▶ WHAT THIS TASK INVOLVES
Arrange the lines below as a JSON list of strings, one string per line, skipping blank lines. Leave the pictures out of the answer.

*** DATA FOR THIS TASK Section Begins ***

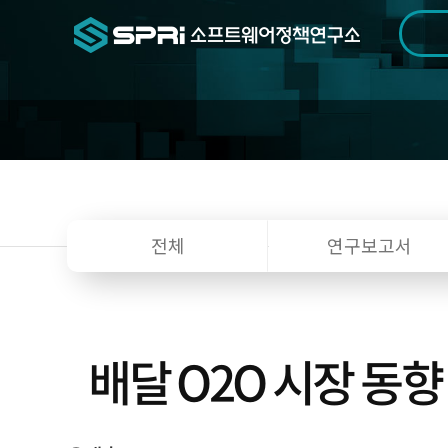
검색범위
기간
전
전체
연구보고서
배달 O2O 시장 동향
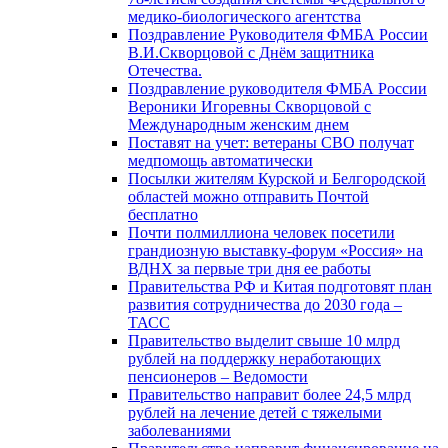
медико-биологического агентства
Поздравление Руководителя ФМБА России
В.И.Скворцовой с Днём защитника
Отечества.
Поздравление руководителя ФМБА России
Вероники Игоревны Скворцовой с
Международным женским днем
Поставят на учет: ветераны СВО получат
медпомощь автоматически
Посылки жителям Курской и Белгородской
областей можно отправить Почтой
бесплатно
Почти полмиллиона человек посетили
грандиозную выставку-форум «Россия» на
ВДНХ за первые три дня ее работы
Правительства РФ и Китая подготовят план
развития сотрудничества до 2030 года –
ТАСС
Правительство выделит свыше 10 млрд
рублей на поддержку неработающих
пенсионеров – Ведомости
Правительство направит более 24,5 млрд
рублей на лечение детей с тяжелыми
заболеваниями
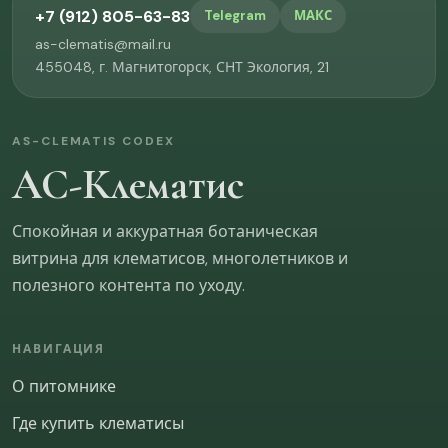
+7 (912) 805-63-83
Telegram
МАКС
Что на сайте мешает или замедляет выбор?
as-clematis@mail.ru
455048, г. Магнитогорск, СНТ Экология, 21
AS-CLEMATIS CODEX
АС-Клематис
Что изменить на сайте в первую очередь?
Спокойная и аккуратная ботаническая
витрина для клематисов, многолетников и
полезного контента по уходу.
НАВИГАЦИЯ
О питомнике
Где купить клематисы
ОТПРАВИТЬ
Пропустить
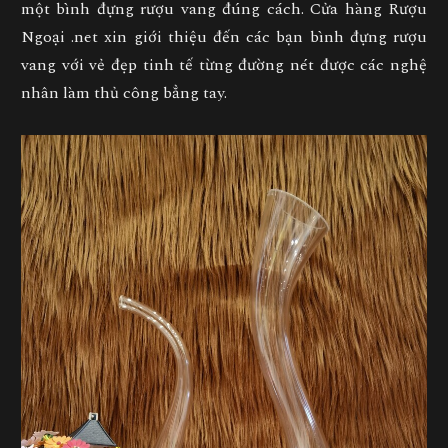
một bình đựng rượu vang đúng cách. Cửa hàng Rượu
Ngoại .net xin giới thiệu đến các bạn bình đựng rượu
vang với vẻ đẹp tinh tế từng đường nét được các nghệ
nhân làm thủ công bẳng tay.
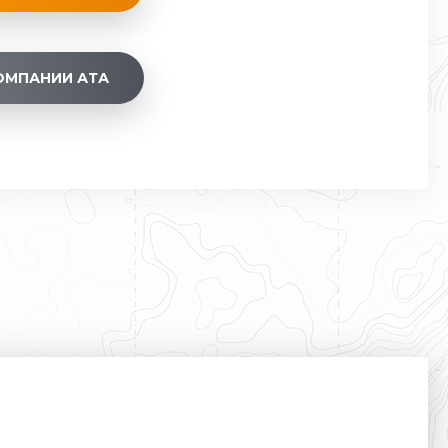
ОМПАНИИ АТА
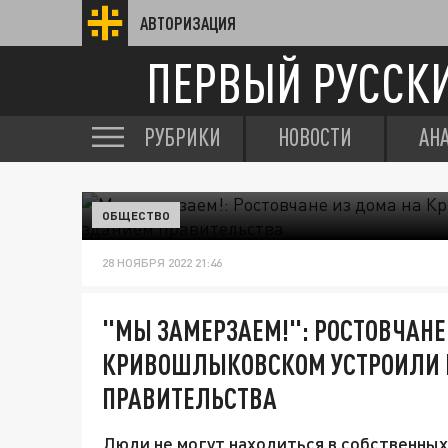
АВТОРИЗАЦИЯ
ПЕРВЫЙ РУССК
РУБРИКИ
НОВОСТИ
АН
ОБЩЕСТВО
28 НОЯБРЯ 2022 21:46
"МЫ ЗАМЕРЗАЕМ!": РОСТОВЧАНЕ
КРИВОШЛЫКОВСКОМ УСТРОИЛИ 
ПРАВИТЕЛЬСТВА
Люди не могут находиться в собственных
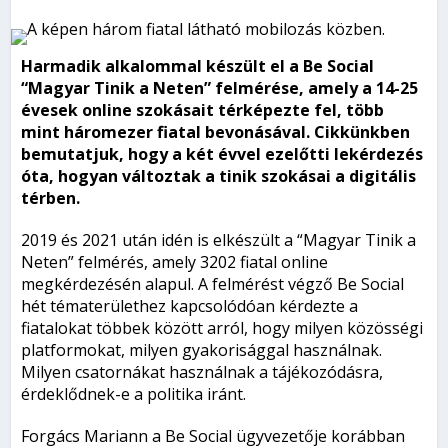
Harmadik alkalommal készült el a Be Social
“Magyar Tinik a Neten” felmérése, amely a 14-25
évesek online szokásait térképezte fel, több
mint háromezer fiatal bevonásával. Cikkünkben
bemutatjuk, hogy a két évvel ezelőtti lekérdezés
óta, hogyan változtak a tinik szokásai a
digitális
térben.
2019 és 2021 után idén is elkészült a “Magyar Tinik a
Neten” felmérés, amely 3202 fiatal online
megkérdezésén alapul. A felmérést végző Be Social
hét tématerülethez kapcsolódóan kérdezte a
fiatalokat többek között arról, hogy milyen közösségi
platformokat, milyen gyakorisággal használnak.
Milyen csatornákat használnak a tájékozódásra,
érdeklődnek-e a politika iránt.
Forgács Mariann a Be Social ügyvezetője korábban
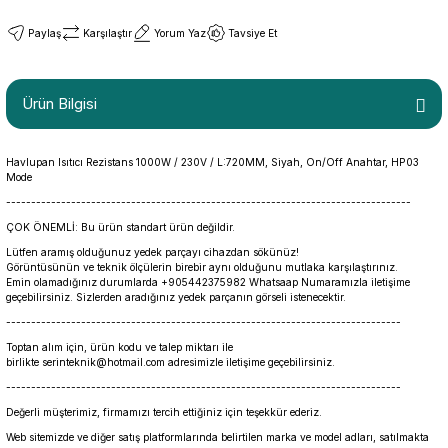
Paylaş
Karşılaştır
Yorum Yaz
Tavsiye Et
Ürün Bilgisi
Havlupan Isıtıcı Rezistans 1000W / 230V / L:720MM, Siyah, On/Off Anahtar, HP03
Mode
---------------------------------------------------------------------------------
ÇOK ÖNEMLİ: Bu ürün standart ürün değildir.
Lütfen aramış olduğunuz yedek parçayı cihazdan sökünüz!
Görüntüsünün ve teknik ölçülerin birebir aynı olduğunu mutlaka karşılaştırınız.
Emin olamadığınız durumlarda +905442375982 Whatsaap Numaramızla iletişime
geçebilirsiniz. Sizlerden aradığınız yedek parçanın görseli istenecektir.
-------------------------------------------------------------------------------
Toptan alım için, ürün kodu ve talep miktarı ile
birlikte serinteknik@hotmail.com adresimizle iletişime geçebilirsiniz.
-------------------------------------------------------------------------------
Değerli müşterimiz, firmamızı tercih ettiğiniz için teşekkür ederiz.
Web sitemizde ve diğer satış platformlarında belirtilen marka ve model adları, satılmakta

*** DATA FOR THIS TASK Section Ends ***

▶ PROBLEM SOLUTION
[
  "검색범위",
  "기간",
  "전",
  "전체",
  "연구보고서",
  "배달 O2O 시장 동향",
  "медико-биологического агентства",
  "Поздравление Руководителя ФМБА России",
  "В.И.Скворцовой с Днём защитника",
  "Отечества.",
  "Поздравление руководителя ФМБА России",
  "Вероники Игоревны Скворцовой с",
  "Международным женским днем",
  "Поставят на учет: ветераны СВО получат",
  "медпомощь автоматически",
  "Посылки жителям Курской и Белгородской",
  "областей можно отправить Почтой",
  "бесплатно",
  "Почти полмиллиона человек посетили",
  "грандиозную выставку-форум «Россия» на",
  "ВДНХ за первые три дня ее работы",
  "Правительства РФ и Китая подготовят план",
  "развития сотрудничества до 2030 года –",
  "ТАСС",
  "Правительство выделит свыше 10 млрд",
  "рублей на поддержку неработающих",
  "пенсионеров – Ведомости",
  "Правительство направит более 24,5 млрд",
  "рублей на лечение детей с тяжелыми",
  "заболеваниями",
  "+7 (912) 805-63-83",
  "Telegram",
  "МАКС",
  "Что на сайте мешает или замедляет выбор?",
  "as-clematis@mail.ru",
  "455048, г. Магнитогорск, СНТ Экология, 21",
  "AS-CLEMATIS CODEX",
  "АС-Клематис",
  "Что изменить на сайте в первую очередь?",
  "Спокойная и аккуратная ботаническая",
  "витрина для клематисов, многолетников и",
  "полезного контента по уходу.",
  "НАВИГАЦИЯ",
  "О питомнике",
  "Где купить клематисы",
  "ОТПРАВИТЬ",
  "Пропустить",
  "một bình đựng rượu vang đúng cách. Cửa hàng Rượu",
  "Ngoại .net xin giới thiệu đến các bạn bình đựng rượu",
  "vang với vẻ đẹp tinh tế từng đường nét được các nghệ",
  "nhân làm thủ công bẳng tay.",
  "ОМПАНИИ АТА",
  "АВТОРИЗАЦИЯ",
  "ПЕРВЫЙ РУССК",
  "РУБРИКИ",
  "НОВОСТИ",
  "АН",
  "ОБЩЕСТВО",
  "28 НОЯБРЯ 2022 21:46",
  "\"МЫ ЗАМЕРЗАЕМ!\": РОСТОВЧАНЕ",
  "КРИВОШЛЫКОВСКОМ УСТРОИЛИ ",
  "ПРАВИТЕЛЬСТВА",
  "Люди не могут находиться в собственных",
  "Harmadik alkalommal készült el a Be Social",
  "“Magyar Tinik a Neten” felmérése, amely a 14-25",
  "évesek online szokásait térképezte fel, több",
  "mint háromezer fiatal bevonásával. Cikkünkben",
  "bemutatjuk, hogy a két évvel ezelőtti lekérdezés",
  "óta, hogyan változtak a tinik szokásai a",
  "digitális",
  "térben.",
  "2019 és 2021 után idén is elkészült a “Magyar Tinik a",
  "Neten” felmérés, amely 3202 fiatal online",
  "megkérdezésén alapul. A felmérést végző Be Social",
  "hét tématerülethez kapcsolódóan kérdezte a",
  "fiatalokat többek között arról, hogy milyen közösségi",
  "platformokat, milyen gyakorisággal használnak.",
  "Milyen csatornákat használnak a tájékozódásra,",
  "érdeklődnek-e a politika iránt.",
  "Forgács Mariann a Be Social ügyvezetője korábban",
  "Paylaş",
  "Karşılaştır",
  "Yorum Yaz",
  "Tavsiye Et",
  "Ürün Bilgisi",
  "Havlupan Isıtıcı Rezistans 1000W / 230V / L:720MM, Siyah, On/Off Anahtar, HP03",
  "Mode",
  "---------------------------------------------------------------------------------",
  "ÇOK ÖNEMLİ: Bu ürün standart ürün değildir.",
  "Lütfen aramış olduğunuz yedek parçayı cihazdan sökünüz!",
  "Görüntüsünün ve teknik ölçülerin birebir aynı olduğunu mutlaka karşılaştırınız.",
  "Emin olamadığınız durumlarda +905442375982 Whatsaap Numaramızla iletişime",
  "geçebilirsiniz. Sizlerden aradığınız yedek parçanın görseli istenecektir.",
  "-------------------------------------------------------------------------------",
  "Toptan alım için, ürün kodu ve talep miktarı ile",
  "birlikte serinteknik@hotmail.com adresimizle iletişime geçebilirsiniz.",
  "-------------------------------------------------------------------------------",
  "Değerli müşterimiz, firmamızı tercih ettiğiniz için teşekkür ederiz.",
  "Web sitemizde ve diğer satış platformlarında belirtilen marka ve model adları, satılmakta"
]